This is a neat idea and is similar to something I've been turning over in my head. LLMs are very powerful for taking a bunch of disparate tools/information/etc and generating good results but the speed is a big issue as well as reproducibility.
I keep imagining an Agent that writes a bunch of custom tools when it needs it and "saves" them for later use. Creating pipelines in code/config that it can reuse instead of solving from 0 each time.
Essentially, I want to use LLM for what they are good for (edge cases, fuzzy instructions/data) and have it turn around to write reusable tools so that the next time it doesn't have to run the full LLM, it can use a tiny LLM router up front to determine if there exists a tool to do this already. I'm not talking about MCP (though that is cool), this would use MCP tools but it could make new ones from the existing.
Here is an example.
Imagine I have an Agent with MCP tools to read/write to my email, calendar, ticketing system, and slack. I can ask the LLM to slack me every morning with an overview of my events for the day and anything outstanding I need to address. Maybe the first pass uses a frontier model to determine which tools to use and it accomplishes this task. Once I'm happy with the output then the Agent feeds the conversation/tool calls into another LLM to distill it to a Python/Node/Bash/whatever script. That script would call the MCP tools to do the same thing and use small LLMs to glue the results together and then it creates a cron (or similar) entry to have that run every morning.
I feel like this would remove a ton of the uncertainty when it comes to which tools an LLM uses without requiring humans to write custom flows with limited tools available for each task.
So the first pass would be:
User: Please check my email, calendar, and slack for what I need to focus on today.
LLM: Tool Call: Read Unread Email
LLM: Tool Call: Read last 7 days of emails the user replied to
LLM: Tool Call: Read this week's events from calendar
LLM: Tool Call: Read unread slack messages
LLM: Tool Call: Read tickets in this sprint
LLM: Tool Call: Read unread comments on tickets assigned to me
LLM: Tool Call: Read slack messages conversations from yesterday
LLM: Please use the following data to determine what the user needs to focus on today: <Inject context from tool calls>
LLM: It looks like have 3 meetings today at.....
Then a fresh LLM reviews that and writes a script to do all the tool calls and jump to the last "Please use the following data" prompt which can be reused (cron'd or just called when it makes sense).I might be way off-base and I don't work in the space (I just play around the edges) but this feels like a way to let agents "learn" and grow.

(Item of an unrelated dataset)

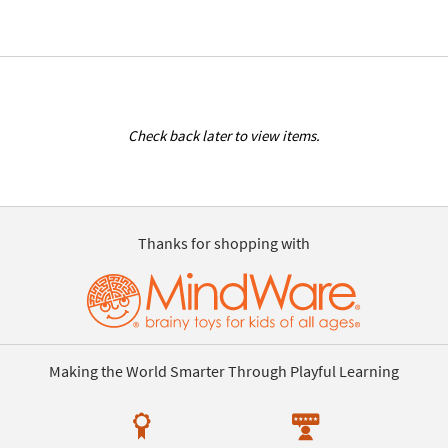
Check back later to view items.
Thanks for shopping with
Making the World Smarter Through Playful Learning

I've just found that in practice you don't get good results from throwing all your tools at 1 big LLM with your prompt, you're better off limiting the tools and even creating compound tools for certain jobs you do over and over. I've found that lots of little tool calls add up and take a long time so a way for the agent to dynamically create tools from combining other tools seems like a huge win.
This is very similar to what Voyager did https://arxiv.org/abs/2305.16291
Their implementation uses actual code, JS scripts in their case, as the stored trajectories, which has the neat feature of parameterization built in so trajectories are more reusable.
I experimented with this for a bit for Muscle Mem, but a trajectory being performed by just-in-time generated scripts felt too magical and wild west. An explicit goal of Muscle Mem is to be a deterministic system, more like a DB, on which you as a user can layer as much nondeterminism as you feel comfortable with.